Monday 13 February 2017

Major Project - Animatic #6


Today I tweaked the ending of the animatic and continued working on the sound design for it, this is how it all currently sounds. I think the second half needs more work but overall I am quite happy with how it is turning out.

1 comment:

  1. Hey Charlie - it's already much easy to 'see' your film without all the music, so I think this process of 'stripping out' has been useful. As I was watching, it occurred to me that maybe you're in need of a contra-zoom or two, as in:

    https://www.youtube.com/watch?v=svEPWBxpYjo
    https://www.youtube.com/watch?v=gTuCTVJMdQA

    For example, when at the end, when we have the boy's POV shot of the bed (which is currently a boring shot), this would work very nicely as a slight contra-zoom, as the bed appears to both advance and recede, thus conferring on it the boy's anxiety, without the bed itself having to be monstrous. I can see too how the effect in the Poltergeist clip - in which the back of the shot seems to move away while the character remains in the foreground could be used to good effect at about 22 seconds, when we see him looking into his room - and his room sort of shifts its reality. Like lens flare it can be over-used, but there's something about your story-world that seems a comfy fit.

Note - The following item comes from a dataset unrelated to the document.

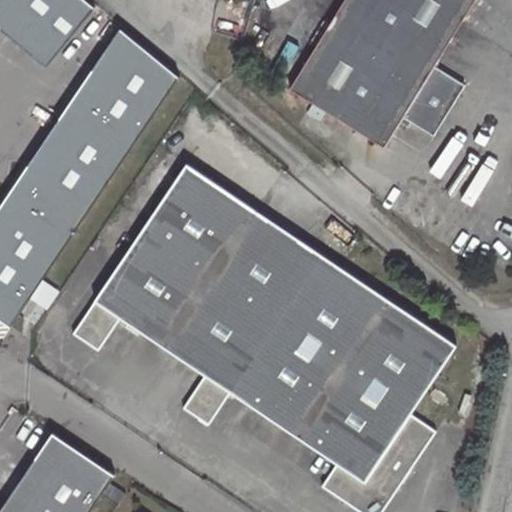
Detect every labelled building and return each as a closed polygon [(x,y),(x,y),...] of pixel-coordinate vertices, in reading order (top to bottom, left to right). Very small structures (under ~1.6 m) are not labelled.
[(0,0),(0,30),(40,64),(89,7),(81,0),(0,0)] [(341,0),(288,85),(379,142),(392,121),(401,127),(408,117),(429,131),(463,82),(431,61),(471,0),(341,0)] [(0,204),(0,323),(6,327),(179,77),(119,30),(0,204)] [(232,392),(336,463),(321,486),(360,511),(379,511),(436,430),(411,414),(457,347),(189,165),(76,334),(98,350),(119,319),(204,375),(184,407),(210,424),(232,392)] [(0,511),(87,511),(112,477),(49,437),(0,508),(0,511)]
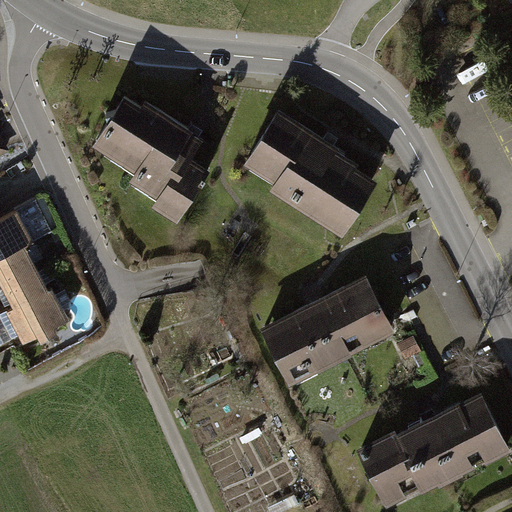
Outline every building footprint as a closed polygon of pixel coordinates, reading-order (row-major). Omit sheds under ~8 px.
[(125,95),(93,144),(136,171),(130,180),(158,198),(153,206),(178,222),(212,170),(192,158),(204,139),(193,132),(194,130),(146,99),(142,105),(125,95)] [(341,146),(280,107),(245,163),(276,182),(271,189),(344,236),(380,180),(358,167),(361,162),(339,148),(341,146)] [(0,155),(10,150),(3,138),(0,132),(0,155)] [(0,259),(26,246),(34,242),(17,210),(0,219),(0,259)] [(0,282),(14,309),(49,290),(26,246),(0,259),(0,282)] [(367,274),(261,327),(291,385),(397,332),(367,274)] [(53,288),(49,290),(14,309),(7,312),(23,344),(38,336),(41,343),(58,334),(55,328),(70,320),(53,288)] [(414,335),(398,343),(406,359),(422,351),(414,335)] [(397,428),(358,448),(388,507),(423,490),(424,492),(441,484),(442,487),(466,475),(465,473),(489,462),(489,463),(511,451),(511,447),(483,390),(399,432),(397,428)]
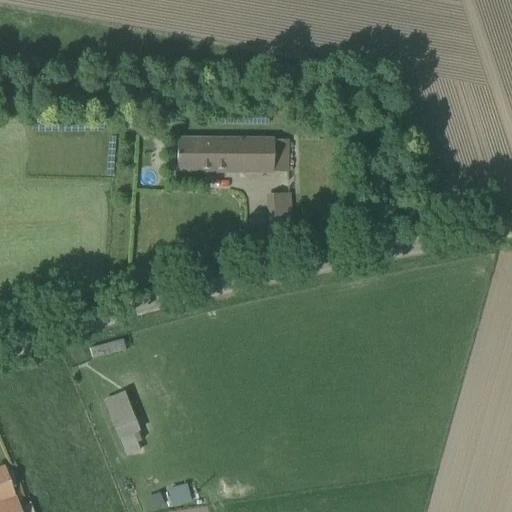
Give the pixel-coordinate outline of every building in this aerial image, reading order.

    In terms of the 'difficult final shot' of the red eyes in the darkness - I still think you're rushing it and the abrupt end of the accompanying sound design isn't helping. I have a suggestion to make - I think if you were to add a subtle echo effect to the end of the line 'And you'll sleep the night through' - so the echo beginning on the word 'through' and allow that word and its echo to die off as the boy is seen to move away into the darkness - signalling a reality shift - then once the eyes open cut to black at the same time as we hear a blood-curdling scream (in addition to the horror SFX you've already got) - let the scream die off + an echo, but before it completely dies off, fade up the image of the quiet bedroom - we hear some bird song - and then the narration comes back in. I just think you need to give more breath to the ins and outs of these moments and allow sound to blend from one reality to the next.

    Another observation would be that I don't think the boy should scream at all until the poem mentions it - it's more like a battle cry you want when he charges into battle, but to be honest, you could swap out this 'big' vocalisation for a sort of grrrrr of determination and a furrowed brow. If he screams 'before' he screams then I think you're robbing the drama from those otherwise climatic scenes.